Kate Sheppard would have had plenty to say about the state of the nation.
The country has had six years of being run like a very large company, and tomorrow is the referendum on whether most people feel that's the right way to go about building prosperity, or doomed to stunt us as a nation in perpetuity.
Trickle down is one thing. Then, there have been plenty of other issues to get exercised about along the way - dirty politics and dirty spying are just two that spring to mind. A Government that has engaged in those things, to whatever extent, will regard another term as a mandate to continue along the present path. Apparently, that doesn't bother at least half the population, who are moaning that their adulation of John Key has been rudely interrupted by an election campaign.
It's great they can afford to be complacent. But many of us, well-off or not, are scanning a horizon where international economies are faltering, resources are becoming more scarce, our society is becoming alarmingly unequal, and we are worried that we do not have the innovative leadership required to bridge the inevitable difficulties.

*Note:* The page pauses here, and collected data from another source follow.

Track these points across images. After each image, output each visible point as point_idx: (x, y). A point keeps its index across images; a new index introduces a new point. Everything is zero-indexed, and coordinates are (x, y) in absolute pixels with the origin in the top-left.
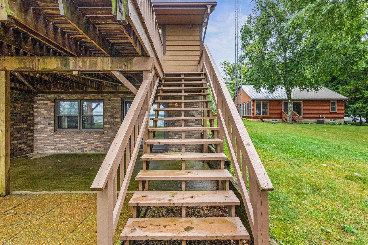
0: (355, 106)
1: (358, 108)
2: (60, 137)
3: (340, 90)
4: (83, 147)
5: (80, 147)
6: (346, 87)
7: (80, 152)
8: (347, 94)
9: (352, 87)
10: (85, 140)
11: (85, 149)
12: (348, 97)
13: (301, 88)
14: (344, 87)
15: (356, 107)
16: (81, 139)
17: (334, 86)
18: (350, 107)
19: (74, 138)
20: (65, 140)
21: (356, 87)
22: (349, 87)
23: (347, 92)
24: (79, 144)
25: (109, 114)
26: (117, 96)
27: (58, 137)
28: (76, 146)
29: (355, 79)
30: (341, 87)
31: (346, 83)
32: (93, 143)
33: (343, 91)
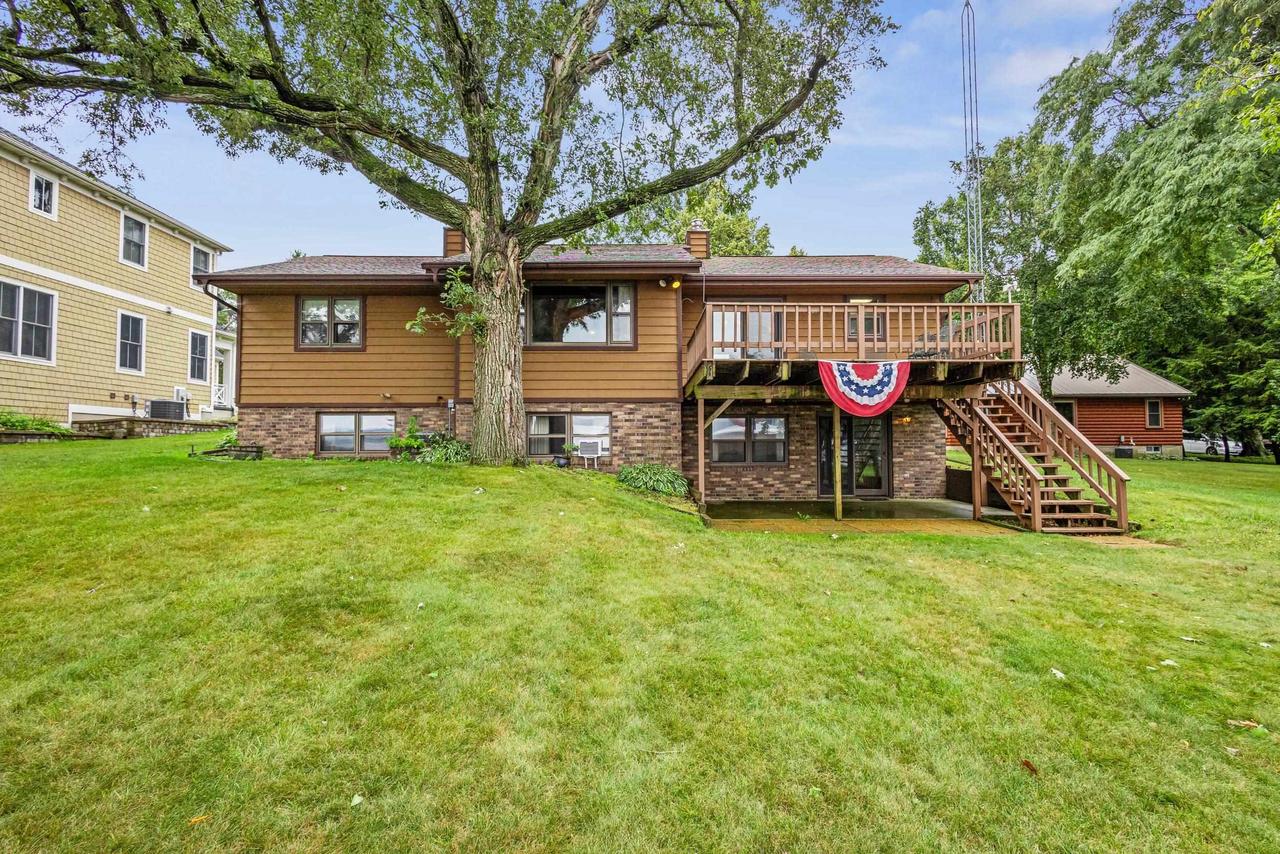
0: (1208, 411)
1: (1216, 418)
2: (720, 476)
3: (1169, 370)
4: (757, 491)
5: (751, 492)
6: (1185, 362)
7: (751, 499)
8: (1189, 382)
9: (1199, 363)
10: (759, 480)
11: (760, 495)
12: (1188, 388)
13: (1073, 369)
14: (1179, 361)
15: (1212, 415)
16: (754, 479)
17: (1154, 357)
18: (1195, 415)
19: (742, 476)
20: (727, 480)
21: (1209, 364)
22: (1193, 364)
23: (1186, 375)
24: (750, 487)
25: (798, 438)
26: (810, 410)
27: (716, 476)
28: (745, 490)
29: (1207, 342)
30: (1171, 363)
31: (1186, 352)
32: (772, 485)
33: (1177, 372)
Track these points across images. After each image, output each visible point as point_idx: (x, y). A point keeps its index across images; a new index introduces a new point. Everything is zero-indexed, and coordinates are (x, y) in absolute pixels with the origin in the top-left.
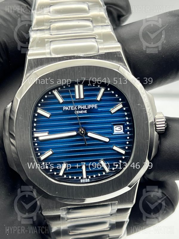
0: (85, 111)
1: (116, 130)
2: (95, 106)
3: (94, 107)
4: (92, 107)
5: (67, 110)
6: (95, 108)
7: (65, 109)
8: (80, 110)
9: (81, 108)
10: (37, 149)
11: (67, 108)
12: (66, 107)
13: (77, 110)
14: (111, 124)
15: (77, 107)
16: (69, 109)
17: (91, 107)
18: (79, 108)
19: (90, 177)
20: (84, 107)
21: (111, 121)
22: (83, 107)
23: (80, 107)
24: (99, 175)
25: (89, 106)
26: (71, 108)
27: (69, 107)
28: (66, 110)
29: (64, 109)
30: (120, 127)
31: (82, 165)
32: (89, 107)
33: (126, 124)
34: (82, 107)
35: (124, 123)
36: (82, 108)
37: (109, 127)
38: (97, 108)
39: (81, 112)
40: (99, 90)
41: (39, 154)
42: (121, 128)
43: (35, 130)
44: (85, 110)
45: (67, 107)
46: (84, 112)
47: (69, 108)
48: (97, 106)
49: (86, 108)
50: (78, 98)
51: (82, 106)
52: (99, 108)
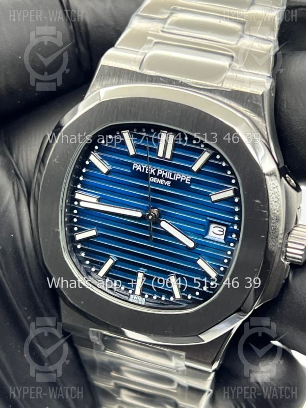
0: (168, 183)
1: (213, 232)
2: (187, 180)
3: (185, 180)
4: (182, 179)
5: (139, 170)
6: (186, 182)
7: (135, 169)
8: (160, 177)
9: (161, 174)
10: (75, 220)
11: (139, 168)
12: (138, 165)
13: (155, 176)
14: (207, 219)
15: (157, 170)
16: (142, 170)
17: (180, 179)
18: (158, 173)
19: (146, 296)
20: (168, 175)
21: (207, 214)
22: (166, 174)
23: (160, 171)
24: (163, 298)
25: (177, 175)
26: (145, 168)
27: (144, 167)
28: (137, 170)
29: (134, 167)
30: (222, 230)
31: (138, 272)
32: (177, 177)
33: (231, 227)
34: (163, 174)
35: (230, 224)
36: (164, 176)
37: (201, 223)
38: (189, 183)
39: (161, 182)
40: (200, 152)
41: (76, 229)
42: (223, 232)
43: (79, 186)
44: (168, 180)
45: (140, 166)
46: (165, 184)
47: (142, 168)
48: (189, 180)
49: (170, 178)
50: (162, 156)
51: (165, 172)
52: (192, 184)
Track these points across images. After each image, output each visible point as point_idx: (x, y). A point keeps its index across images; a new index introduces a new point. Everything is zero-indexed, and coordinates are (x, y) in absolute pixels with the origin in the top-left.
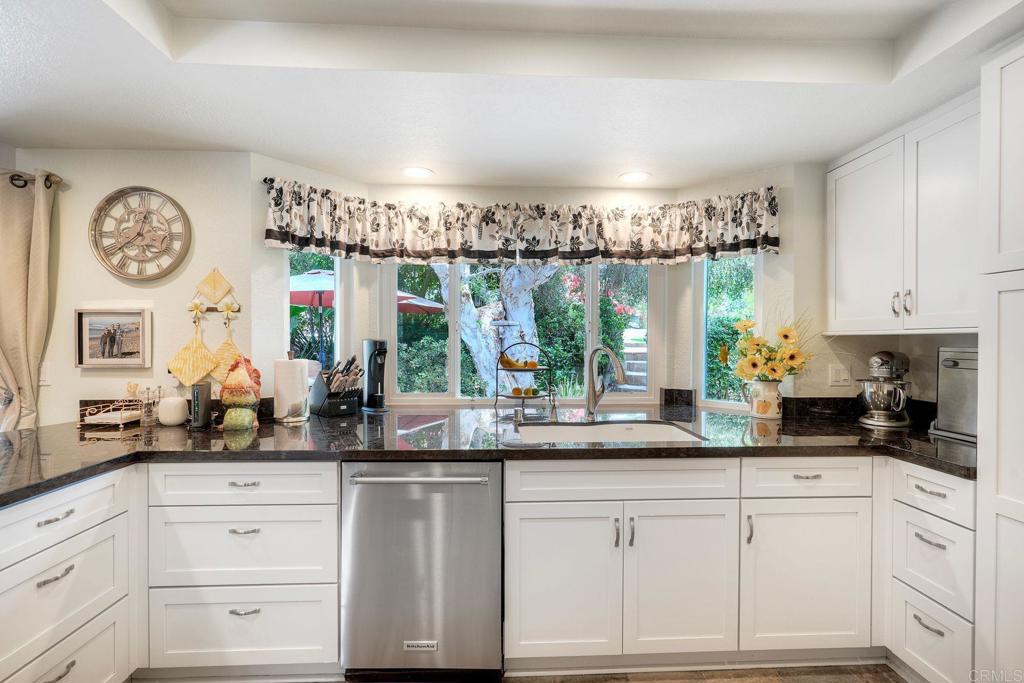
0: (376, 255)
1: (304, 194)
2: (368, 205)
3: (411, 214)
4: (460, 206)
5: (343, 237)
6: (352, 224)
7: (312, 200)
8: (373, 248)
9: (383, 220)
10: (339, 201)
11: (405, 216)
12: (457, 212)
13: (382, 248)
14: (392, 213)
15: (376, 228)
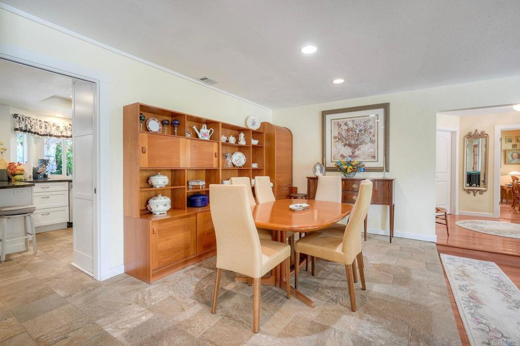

It was Kate Sheppard, the great suffragette, who said: "All that separates, whether of race, class, creed, or sex, is inhuman, and must be overcome." A great political innovator, Sheppard agitated not just for women's right to vote, but proportional representation, binding referenda, collective workers' rights, and improving family life (as well as the abandonment of corsets). She understood implicitly that a society in which huge chasms exist between those with power (or money) and those without is doomed to dysfunction.